Buchempfehlung

Zusammen leben in Gottes Haus

Friedemann Burkhardt: Zusammen leben in Gottes Haus. Gemeinde interkulturell gestalten, Neufeld Verlag Luhe-Wildenau 2025 broschiert 275 S., 30,- €, ISBN 9783862561988

Aufs kürzeste zusammenfassend gesagt: Burkhardt legt ein richtungsweisendes, fundiertes Forschungsergebnis vor, das Empirie und Theorie / Theologie in überzeugender Weise verknüpft.

Der Autor wendet sich mit diesem anspruchsvollen Buch an Leitungspersonen in Kirchen und Gemeinden, an Studierende und Lehrende sowie Pioniere von Gemeindegründungen. Die bei der Untersuchung einbezogen Gemeinden decken das ganze ökumenische Spektrum ab, wobei traditionelle landeskirchliche Kirchengemeinden eine Minderheit darstellen.

Jedes Kapitel beginnt mit einem Praxisbeispiel, das in einem zweiten Schritt biblisch-theologisch reflektiert wird. Dem folgen jeweils Hinweise zur Umsetzung.

Burkhardt beginnt mit der Bestandsaufnahme, dass in Deutschland die Kirchen und Gemeinden das Schlusslicht bilden gegenüber anderen gesellschaftlichen Institutionen, was die Integration von Menschen aus anderen Weltregionen betrifft. Die bestehenden Gemeinden sind weitgehend sehr homogen in ihrer Zusammensetzung. Alle sprechen dieselbe Sprache, entweder deutsch oder eine Fremdsprache. Die meisten kommen aus derselben gesellschaftlichen Schicht und bevorzugen den gleichen Frömmigkeitsstil. Gleichzeitig mahnt er, dass zielgruppenorientierte Gemeindeentwicklung mit der Verstärkung der Homogenität die gesellschaftliche Zersplitterung weiter vorantreiben würden.

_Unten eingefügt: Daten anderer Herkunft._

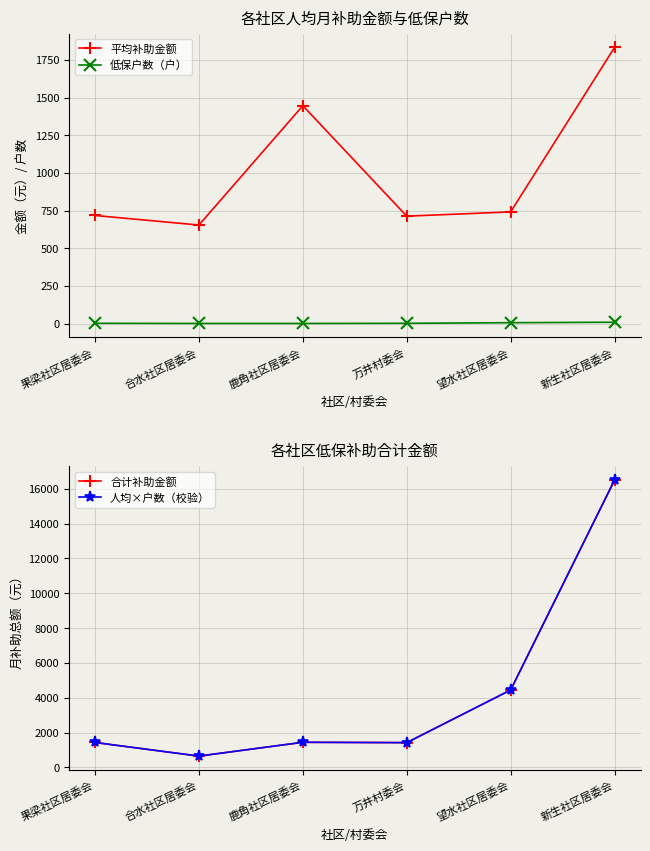

Where is 平均补助金额 nearest to the value 1243?

鹿角社区居委会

Für Burkhard aber ist Interkulturalität die Schlüsselperspektive für die zukünftige Gemeindeentwicklung. Es soll möglich werden, dass Menschen aus allen Schichten und Weltregionen ihre Verschiedenheit als innovative und kreative Spannung einbringen. Nur so kann Kirche dem neutestamentlichen Anspruch gerecht werden: „Da ist weder Jude noch Grieche. Da ist weder Sklave noch Freier, da ist nicht Mann und Frau, denn ihr seid alle eins in Christus Jesus“. (Galater 3,28) Am Beispiel einer Kirchengemeinde zeigt Burkhard auf, wie solch eine Entwicklung möglich ist. Anhand von sieben Prinzipien vermittelt er eine Grundlage, wie interkultureller Gemeindebau gelingen kann. Das ist nicht als ein Modell zu verstehen, was zu kopieren wäre. Vielmehr betont er, dass es bei der Bildung christlicher Gemeinden nicht zuerst um Formen oder Strukturen geht, sondern um bestimmte Werte und Überzeugungen. Die sieben Prinzipien beginnen mit inklusivitätssensiblen Leitungspersonen, dem Kernwert der Fremdenliebe, einem weltchristlichen Horizont, der Visionsarbeit als Schlüsselprinzip, strategieorientierten Entscheidungen und einem Phasenmodell, das zu Verstärkungswirkungen führt.

Mit diesem Buch verbindet Burkhardt eine Herausforderung und zugleich eine Hoffunungsperspektive. Denn es ist herausfordernd, sich der Aufgabe des interkulturellen Gemeindebaus zu stellen und gleichzeitig Mut machend, weil er belegt, dass und wie es gelingen kann. Von daher eigentlich ein Must-have für alle, die Kirche der Zukunft mitgestalten wollen.